You Do Plan To Have Jeff Goldblum In Your Dinosaur Movie

Jeff Goldblum

And here he is, after a back-of-a-book cameo in Jurassic World: Jeff ruddy Goldblum, returning as chaos theoretician Ian Malcolm for a scene discussing the merits of treating dinosaurs as living, breathing creatures, and not simply lab experiments that can be destroyed at a whim. And, though this Malcolm is older, greyer, beardier, he’s still much given to making proclamations about man’s foolishness in meddling with its unpredictable predecessors. “They were here before us,” he says. “If we’re not careful, they’ll be here after us.”
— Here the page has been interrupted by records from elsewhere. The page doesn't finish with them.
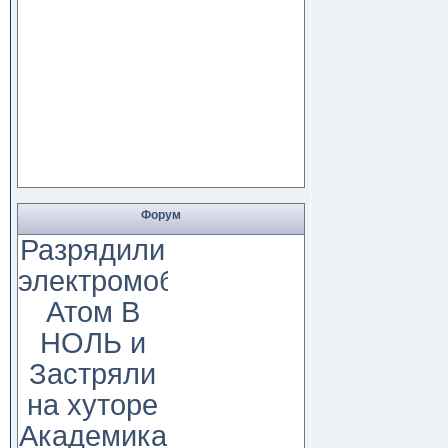
Форум
Разрядили
электромобиль
Атом В
НОЛЬ и
Застряли
на хуторе
Академика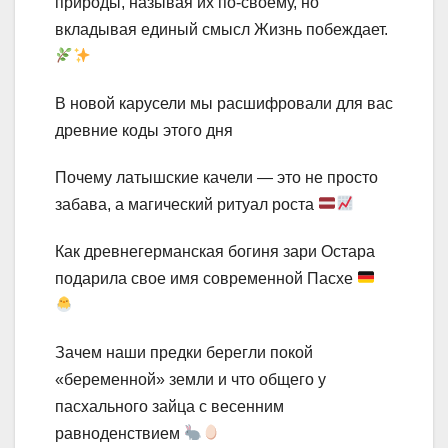
природы, называя их по-своему, но
вкладывая единый смысл Жизнь побеждает.
В новой карусели мы расшифровали для вас
древние коды этого дня
Почему латышские качели — это не просто
забава, а магический ритуал роста
Как древнегерманская богиня зари Остара
подарила свое имя современной Пасхе
Зачем наши предки берегли покой
«беременной» земли и что общего у
пасхального зайца с весенним
равноденствием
Goldblum said recently that he wasn’t sure if he was going to be in the movie, but here he is. Cat’s out of the bag. “Well, he’s in the trailer!” laughs Bayona. “But we try all the time to find connections between the first trilogy and the second trilogy.” James Cromwell, for example, is playing an old business partner of Richard Attenborough’s John Hammond. “Ian Malcolm is not a major role in the action of the film, but is a meaningful one to the story. He’s like Jiminy Cricket in the Jurassic stories — he’s there all the time telling us we’re about to cross the red line.”

Owen Owen… Gone?

Jurassic World Fallen Kingdom

The trailer ends with a cliffhanger, as Owen is seemingly swallowed up by that pyroclastic cloud. In other words, a very hot shroud of smoke. So, is our hero done for? There have been rumours about a twist in the movie that will knock your socks off. If so, is this it? After all, there’s nowt much more Hitchcockian than bumping off your lead character halfway through, although we doubt they’d reveal it in the trailer. So, we ask Bayona, can he reassure people that Owen Grady is going to be ok, and that he’s not going to be a nice crispy-fried snack for any dinosaurs lucky enough to escape the eruption? “No!” he laughs. “I can tell you that, doing the research, I saw YouTube videos about these guys recording a massive cloud coming in from a volcano, and they were swallowed by the cloud. But the video is there, so…” He laughs. “Life finds a way.”

It’s not the only cliffhanger, ending with Claire in the sea surrounded by hungry dinosaurs and, seemingly, no way out of the gyrosphere, while the fates of the other major characters, not to mention Blue and the old T-rex, are very much up in the air. Second trailer, anyone?